TEXT EXCERPT:
★ ★ ★

HDL Filter Block Properties

AdderTreePipeline

This property applies to frame-based filters. It specifies how many pipeline registers the architecture includes between levels of the adder tree. These pipeline stages increase filter throughput while adding latency. The default value is 0. To improve the speed of this architecture, the recommended setting is 2.

Pipeline stages introduce delays along the path in the model that contains the affected filter. When you enable this pipeline option, the code generator automatically adds balancing delays on parallel data paths.

For more information on the frame-based filter architecture, see Frame-Based Architecture.

AddPipelineRegisters

This property applies to scalar input filters. When you enable this property, the default linear adder of the filter is implemented as a pipelined tree adder instead. This architecture increases filter throughput while adding latency. The default value is off.

The following limitations apply to AddPipelineRegisters:

If you use AddPipelineRegisters, the code generator forces full precision in the HDL and the generated filter model. This option implements a pipelined adder tree structure in the HDL code for which only full precision is supported. If you generate a validation model, you must use full precision in the original model to avoid validation mismatches.
Pipeline stages introduce delays along the path in the model that contains the affected filter. When you enable this pipeline option, the code generator automatically adds balancing delays on parallel data paths.
Note
When you use this property with the CIC Interpolation (DSP System Toolbox) block, delays in parallel paths are not automatically balanced. Manually add delays where required by your design.

For filter architecture diagrams that indicate where the pipeline stages are added, see HDL Filter Architectures.

★ ★ ★

RECORDS PROVIDED:
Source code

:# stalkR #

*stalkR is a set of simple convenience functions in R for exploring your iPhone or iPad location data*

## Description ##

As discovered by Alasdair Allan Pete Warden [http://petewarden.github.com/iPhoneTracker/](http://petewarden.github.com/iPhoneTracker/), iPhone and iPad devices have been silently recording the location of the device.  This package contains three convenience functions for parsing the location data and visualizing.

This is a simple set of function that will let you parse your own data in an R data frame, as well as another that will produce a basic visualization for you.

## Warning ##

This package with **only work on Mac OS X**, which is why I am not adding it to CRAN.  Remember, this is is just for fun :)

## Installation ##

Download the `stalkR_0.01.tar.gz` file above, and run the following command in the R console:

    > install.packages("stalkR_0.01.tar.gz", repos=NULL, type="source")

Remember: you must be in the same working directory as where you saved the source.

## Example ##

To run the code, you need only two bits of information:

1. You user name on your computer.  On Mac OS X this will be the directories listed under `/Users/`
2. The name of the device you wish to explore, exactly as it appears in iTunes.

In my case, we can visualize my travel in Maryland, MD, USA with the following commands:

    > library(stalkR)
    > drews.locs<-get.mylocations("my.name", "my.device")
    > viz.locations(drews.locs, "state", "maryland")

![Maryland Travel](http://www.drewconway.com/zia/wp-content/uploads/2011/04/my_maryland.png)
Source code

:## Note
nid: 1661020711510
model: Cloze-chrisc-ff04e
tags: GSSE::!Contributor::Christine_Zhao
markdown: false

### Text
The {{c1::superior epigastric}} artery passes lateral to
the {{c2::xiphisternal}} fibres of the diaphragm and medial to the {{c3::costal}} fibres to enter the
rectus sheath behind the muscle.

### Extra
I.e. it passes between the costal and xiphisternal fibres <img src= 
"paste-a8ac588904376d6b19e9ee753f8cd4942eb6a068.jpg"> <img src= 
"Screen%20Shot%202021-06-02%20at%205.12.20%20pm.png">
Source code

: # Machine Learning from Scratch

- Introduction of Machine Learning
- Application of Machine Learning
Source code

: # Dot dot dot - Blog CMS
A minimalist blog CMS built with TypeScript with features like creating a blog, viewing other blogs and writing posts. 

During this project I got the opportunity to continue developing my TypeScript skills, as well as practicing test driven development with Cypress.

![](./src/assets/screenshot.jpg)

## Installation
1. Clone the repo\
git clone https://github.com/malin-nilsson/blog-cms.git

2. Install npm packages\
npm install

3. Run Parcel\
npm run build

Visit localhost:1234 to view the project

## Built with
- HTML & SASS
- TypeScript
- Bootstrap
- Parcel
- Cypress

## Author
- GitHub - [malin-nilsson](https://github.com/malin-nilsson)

★ ★ ★

PROMPT 1:
Rewrite the listing from the line with "Visit localhost:1234 to view the project" through the end, swapping "Bootstrap" for "Tailwind" and changing nothing else.
PROMPT 2:
Continue the text on HDL filter block properties from where it ends.

REPLY 1:
Visit localhost:1234 to view the project

## Built with
- HTML & SASS
- TypeScript
- Tailwind
- Parcel
- Cypress

## Author
- GitHub - [malin-nilsson](https://github.com/malin-nilsson)

REPLY 2:
ChannelSharing

You can use the ChannelSharing implementation parameter with a multichannel filter to enable sharing a single filter implementation among channels for a more area-efficient design. This parameter is either 'on' or 'off'. The default is 'off', and a separate filter will be implemented for each channel.

See Multichannel FIR Filter for FPGA (DSP System Toolbox).

CoeffMultipliers

The CoeffMultipliers implementation parameter lets you specify use of canonical signed digit (CSD) or factored CSD optimizations for processing coefficient multiplier operations in code generated for certain filter blocks. Specify the CoeffMultipliers parameter using one of the following options:

'csd': Use CSD techniques to replace multiplier operations with shift-and-add operations. CSD techniques minimize the number of addition operations required for constant multiplication by representing binary numbers with a minimum count of nonzero digits. This representation decreases the area used by the filter while maintaining or increasing clock speed.
'factored-csd': Use factored CSD techniques, which replace multiplier operations with shift-and-add operations on prime factors of the coefficients. This option lets you achieve a greater filter area reduction than CSD, at the cost of decreasing clock speed.
'multipliers' (default): Retain multiplier operations.

HDL Coder™ supports CoeffMultipliers for fully-parallel filter implementations. It is not supported for fully-serial and partly-serial architectures.

DALUTPartition

The size of the LUT grows exponentially with the order of the filter. For a filter with N coefficients, the LUT must have 2^N values. For higher order filters, LUT size must be reduced to reasonable levels. To reduce the size, you can subdivide the LUT into a number of LUTs, called LUT partitions. Each LUT partition operates on a different set of taps. The results obtained from the partitions are summed.

For example, for a 160-tap filter, the LUT size is (2^160)*W bits, where W is the word size of the LUT data. Dividing this into 16 LUT partitions, each taking 10 inputs (taps), the total LUT size is reduced to 16*(2^10)*W bits.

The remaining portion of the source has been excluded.